Competenze o capacità nei settori della statistica, dell’economia, della sociologia, dell’informatica, della comunicazione e altri ancora sono essenziali nei servizi di epidemiologia e spesso non sono garantite dai medici epidemiologi. Io mi definisco con un pizzico di orgogliosa ironia “epieconomista”, e credo che mi sia stato sempre molto utile poter avere un mix di competenze diverse. All'estero, in molti Paesi, la formazione dell'epidemiologo non è limitata alla specializzazione post-laurea di medicina, ma ci sono corsi di laurea in sanità pubblica ed epidemiologia e master e dottorati in epidemiologia, spesso con la specifica se si tratti di epidemiologia sociale oppure clinica.

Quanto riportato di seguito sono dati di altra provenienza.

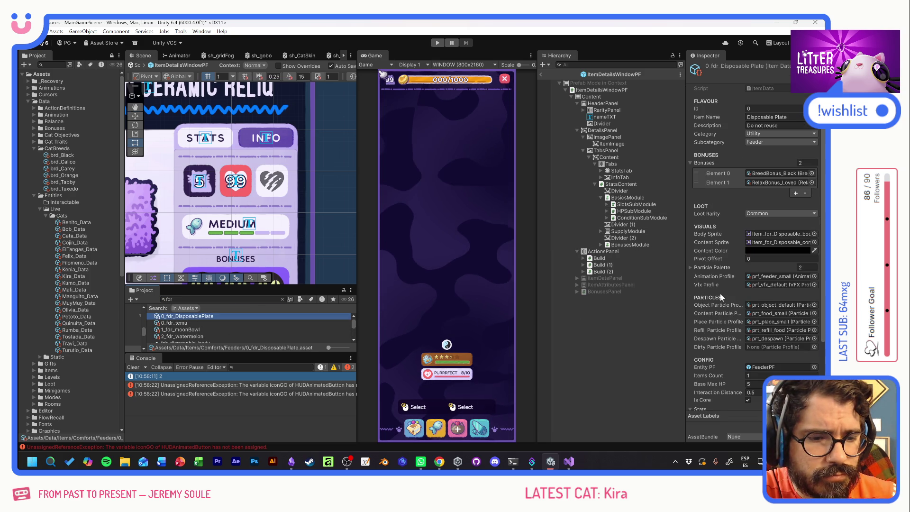
scroll(718, 297, down, 5)
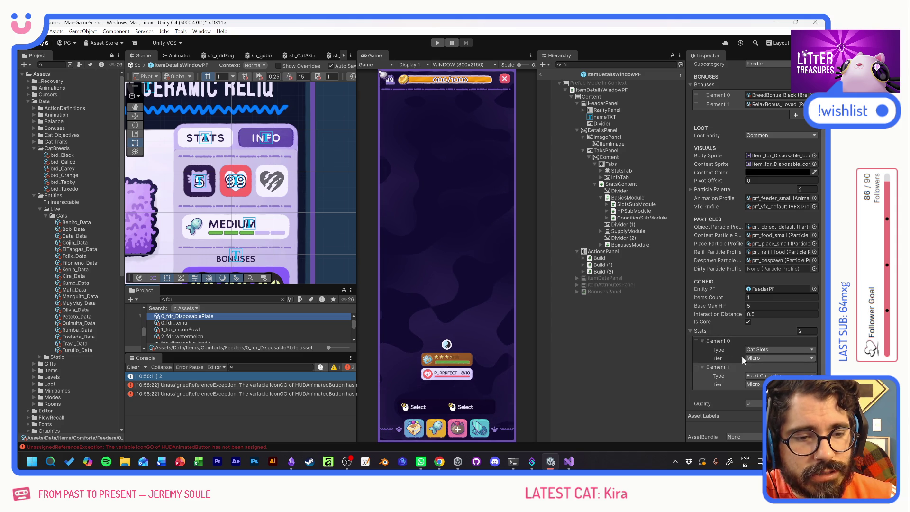
click(756, 357)
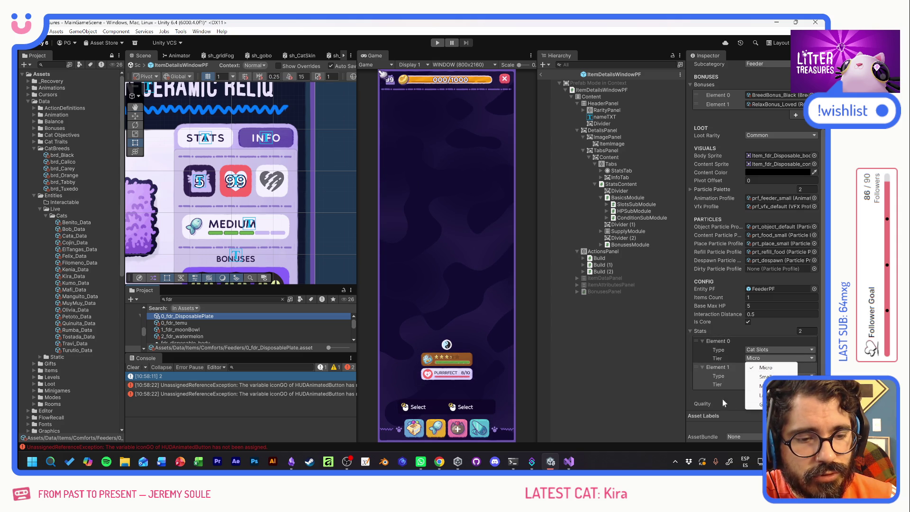
click(695, 369)
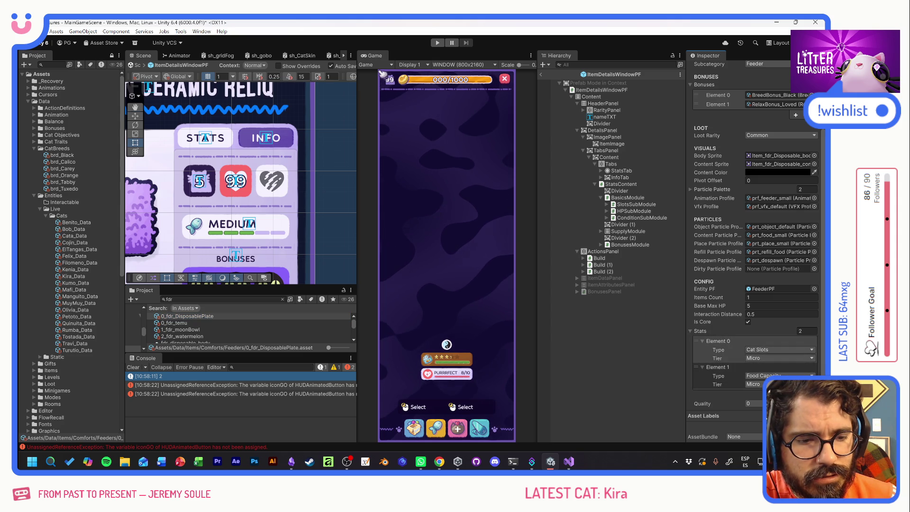
click(756, 384)
click(689, 382)
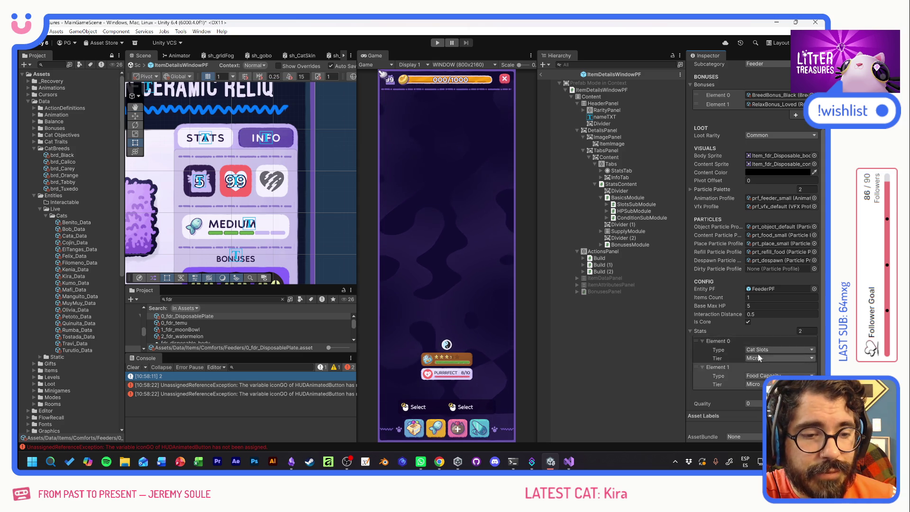
click(756, 359)
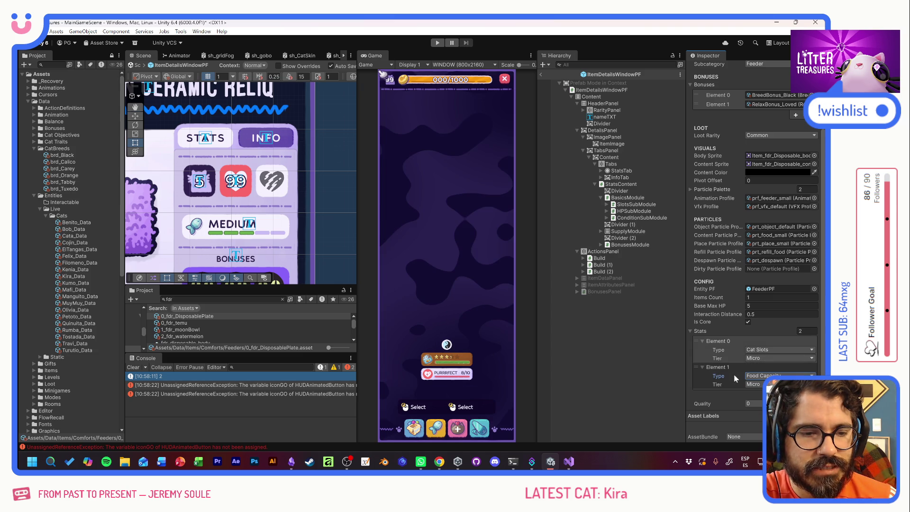
click(754, 384)
click(754, 384)
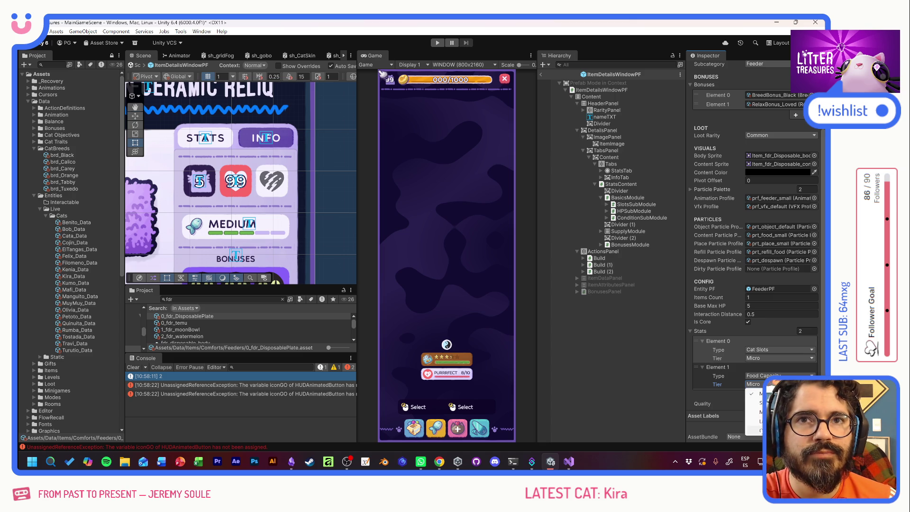
click(726, 397)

Quindi, vediamo come si possa superare il blocco alla professione di epidemiologo per i non medici e, semmai, ripensiamo ai percorsi formativi post-laurea per gli epidemiologi, medici e non medici. Il SSN ha bisogno di epidemiologi competenti e desiderosi di contribuire al miglioramento della sanità portando competenze indispensabili alla programmazione e alla valutazione dei servizi. Personalmente, auspico una laurea breve in salute pubblica con la specialistica in epidemiologia o in economia sanitaria o in management e penso che sarebbe ora di valutare seriamente questa possibile innovazione formativa. Si prenda magari anche spunto dalle facoltà di Ingegneria, che ha introdotto dei corsi di laurea in Ingegneria gestionale: dalla progettazione del "singolo pezzo" all'analisi e gestione del sistema produttivo; similmente: dalla cura del "singolo soggetto" all'analisi e gestione della sanità pubblica.

Naturalmente, poi, è essenziale che nel SSN venga riconosciuto il ruolo dell'epidemiologo cui assegnare compiti essenziali nell'ambito della programmazione e della valutazione dei servizi.